— What to produce —
Below are entries with pictures among them; reproduce exactly, and only, the lines from the one containing "2. At 12/31/16, SMA" down to the one containing "First $25MM | <$25 | 75 |", without the pictures.
╭──
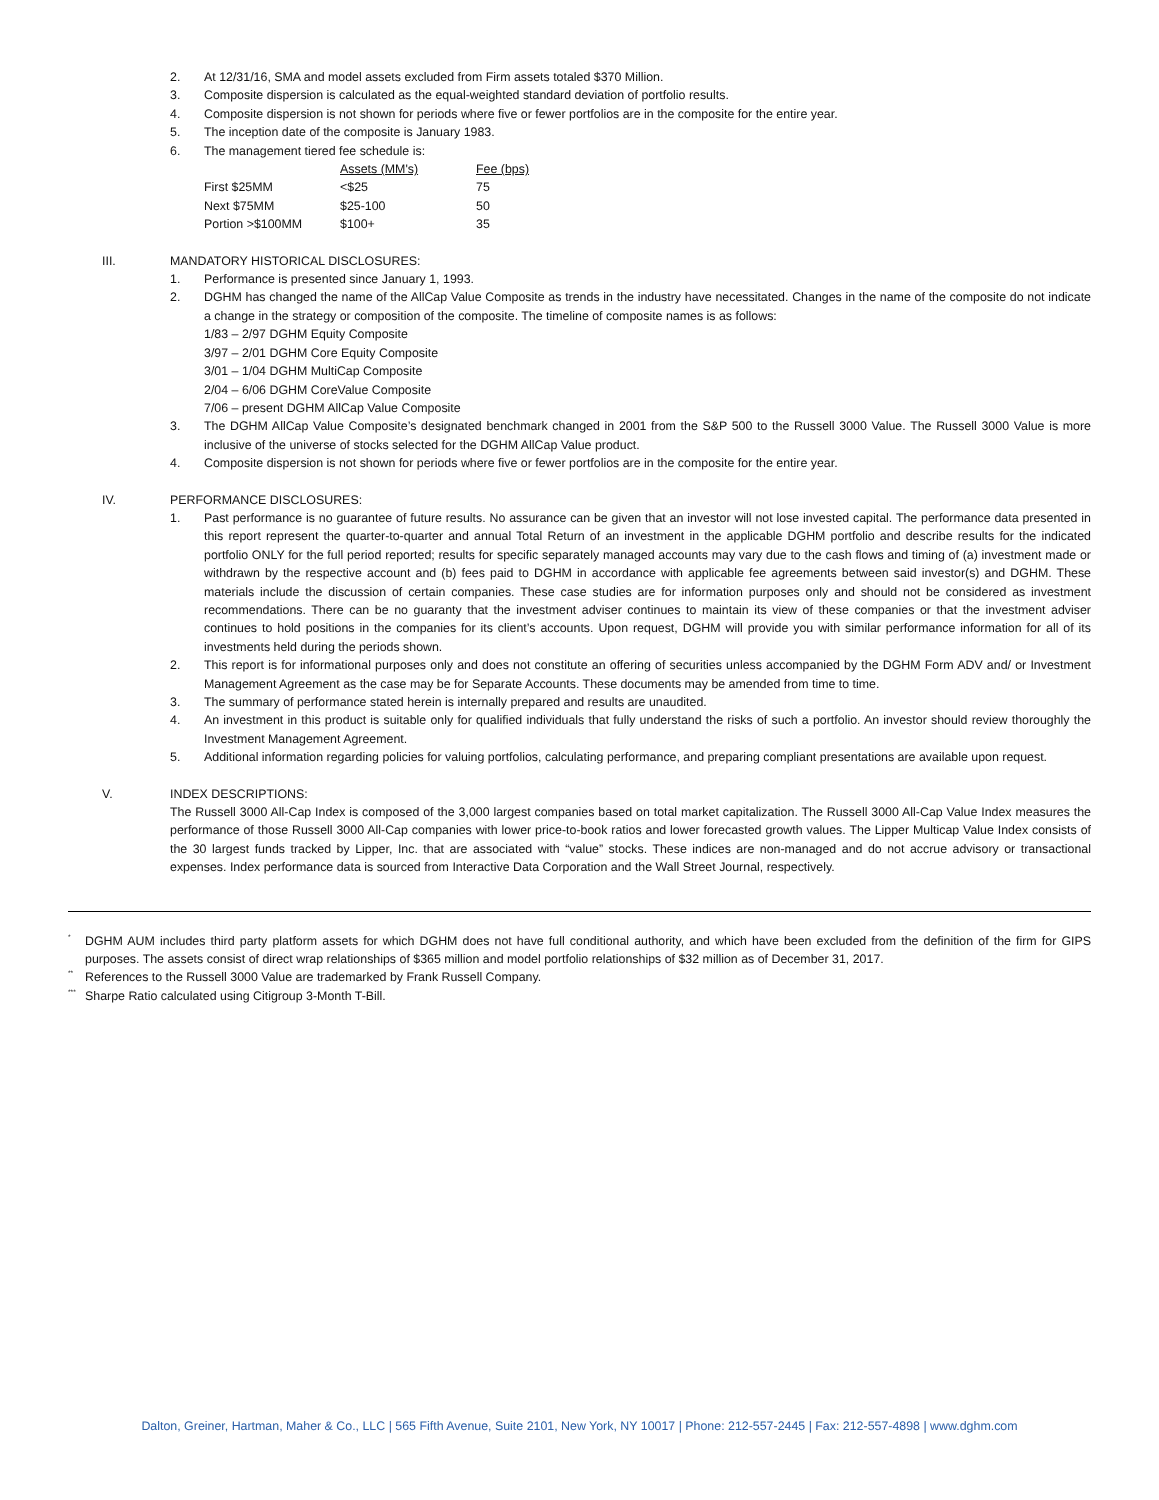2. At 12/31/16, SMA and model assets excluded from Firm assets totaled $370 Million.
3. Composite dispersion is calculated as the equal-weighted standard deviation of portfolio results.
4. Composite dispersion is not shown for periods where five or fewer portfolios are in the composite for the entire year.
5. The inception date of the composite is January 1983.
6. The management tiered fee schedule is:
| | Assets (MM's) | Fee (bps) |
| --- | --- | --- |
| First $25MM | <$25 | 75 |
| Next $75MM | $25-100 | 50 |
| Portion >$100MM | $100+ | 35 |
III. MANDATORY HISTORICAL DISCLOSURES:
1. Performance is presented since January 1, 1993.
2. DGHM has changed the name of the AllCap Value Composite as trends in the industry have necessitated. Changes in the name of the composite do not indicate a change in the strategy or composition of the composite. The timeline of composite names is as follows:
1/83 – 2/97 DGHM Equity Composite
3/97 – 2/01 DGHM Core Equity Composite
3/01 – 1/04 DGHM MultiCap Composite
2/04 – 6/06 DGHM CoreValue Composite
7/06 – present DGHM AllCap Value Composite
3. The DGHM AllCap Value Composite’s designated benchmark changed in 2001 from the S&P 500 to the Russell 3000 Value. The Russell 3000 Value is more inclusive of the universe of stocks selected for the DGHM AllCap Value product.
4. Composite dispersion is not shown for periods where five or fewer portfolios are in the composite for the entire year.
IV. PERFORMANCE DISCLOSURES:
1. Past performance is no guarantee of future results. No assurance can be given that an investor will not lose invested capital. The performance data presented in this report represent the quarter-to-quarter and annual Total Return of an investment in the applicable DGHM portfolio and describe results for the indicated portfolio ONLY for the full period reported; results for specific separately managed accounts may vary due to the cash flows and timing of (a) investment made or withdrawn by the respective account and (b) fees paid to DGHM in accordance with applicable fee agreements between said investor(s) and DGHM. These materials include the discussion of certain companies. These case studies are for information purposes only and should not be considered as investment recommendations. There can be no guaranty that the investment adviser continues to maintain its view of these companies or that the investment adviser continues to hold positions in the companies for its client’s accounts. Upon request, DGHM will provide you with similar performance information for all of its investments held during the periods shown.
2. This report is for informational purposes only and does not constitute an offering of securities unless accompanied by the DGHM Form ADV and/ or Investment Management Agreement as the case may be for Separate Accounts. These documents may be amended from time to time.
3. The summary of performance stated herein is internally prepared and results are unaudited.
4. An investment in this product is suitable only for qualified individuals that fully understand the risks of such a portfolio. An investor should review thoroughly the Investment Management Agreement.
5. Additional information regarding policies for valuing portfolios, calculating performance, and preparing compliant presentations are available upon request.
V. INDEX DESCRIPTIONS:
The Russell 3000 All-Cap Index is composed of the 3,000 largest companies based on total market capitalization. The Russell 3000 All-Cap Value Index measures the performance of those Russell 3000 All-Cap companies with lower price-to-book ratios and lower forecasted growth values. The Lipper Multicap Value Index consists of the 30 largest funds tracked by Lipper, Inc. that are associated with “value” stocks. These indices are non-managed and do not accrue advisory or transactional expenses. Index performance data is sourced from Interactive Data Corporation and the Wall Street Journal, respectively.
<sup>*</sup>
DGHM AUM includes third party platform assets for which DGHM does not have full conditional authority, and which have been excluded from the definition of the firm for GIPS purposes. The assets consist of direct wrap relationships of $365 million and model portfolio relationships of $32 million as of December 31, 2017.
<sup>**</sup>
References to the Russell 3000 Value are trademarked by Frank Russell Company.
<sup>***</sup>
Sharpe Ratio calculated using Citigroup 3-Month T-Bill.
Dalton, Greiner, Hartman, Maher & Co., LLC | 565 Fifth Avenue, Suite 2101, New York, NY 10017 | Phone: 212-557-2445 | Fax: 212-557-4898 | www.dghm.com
╰──
╭──
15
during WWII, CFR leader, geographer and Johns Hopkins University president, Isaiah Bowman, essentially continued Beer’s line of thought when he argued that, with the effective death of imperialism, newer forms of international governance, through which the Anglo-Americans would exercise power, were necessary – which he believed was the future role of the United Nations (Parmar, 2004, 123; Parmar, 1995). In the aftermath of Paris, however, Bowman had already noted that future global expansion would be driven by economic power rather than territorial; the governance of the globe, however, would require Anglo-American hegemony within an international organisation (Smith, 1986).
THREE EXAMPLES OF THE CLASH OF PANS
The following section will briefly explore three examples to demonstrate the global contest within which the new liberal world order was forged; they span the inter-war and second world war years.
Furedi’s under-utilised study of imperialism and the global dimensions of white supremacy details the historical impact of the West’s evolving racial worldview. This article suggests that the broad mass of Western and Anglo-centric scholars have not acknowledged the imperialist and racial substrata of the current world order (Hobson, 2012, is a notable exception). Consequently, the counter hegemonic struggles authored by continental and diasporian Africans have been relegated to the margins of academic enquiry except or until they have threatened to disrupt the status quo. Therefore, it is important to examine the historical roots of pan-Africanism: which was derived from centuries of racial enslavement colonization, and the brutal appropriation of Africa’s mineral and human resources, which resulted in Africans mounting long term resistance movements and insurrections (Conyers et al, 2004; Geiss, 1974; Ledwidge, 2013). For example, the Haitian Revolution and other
╰──
╭──
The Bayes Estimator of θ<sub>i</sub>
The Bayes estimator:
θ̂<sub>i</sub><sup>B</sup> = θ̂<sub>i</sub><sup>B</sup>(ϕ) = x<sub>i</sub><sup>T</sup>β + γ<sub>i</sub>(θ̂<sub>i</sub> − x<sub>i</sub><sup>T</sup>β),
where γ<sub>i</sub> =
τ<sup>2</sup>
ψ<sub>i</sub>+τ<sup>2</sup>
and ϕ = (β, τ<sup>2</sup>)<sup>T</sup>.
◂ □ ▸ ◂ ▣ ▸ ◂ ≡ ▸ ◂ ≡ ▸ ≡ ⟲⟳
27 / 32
╰──
— Output below —
2. At 12/31/16, SMA and model assets excluded from Firm assets totaled $370 Million.
3. Composite dispersion is calculated as the equal-weighted standard deviation of portfolio results.
4. Composite dispersion is not shown for periods where five or fewer portfolios are in the composite for the entire year.
5. The inception date of the composite is January 1983.
6. The management tiered fee schedule is:
| | Assets (MM's) | Fee (bps) |
| --- | --- | --- |
| First $25MM | <$25 | 75 |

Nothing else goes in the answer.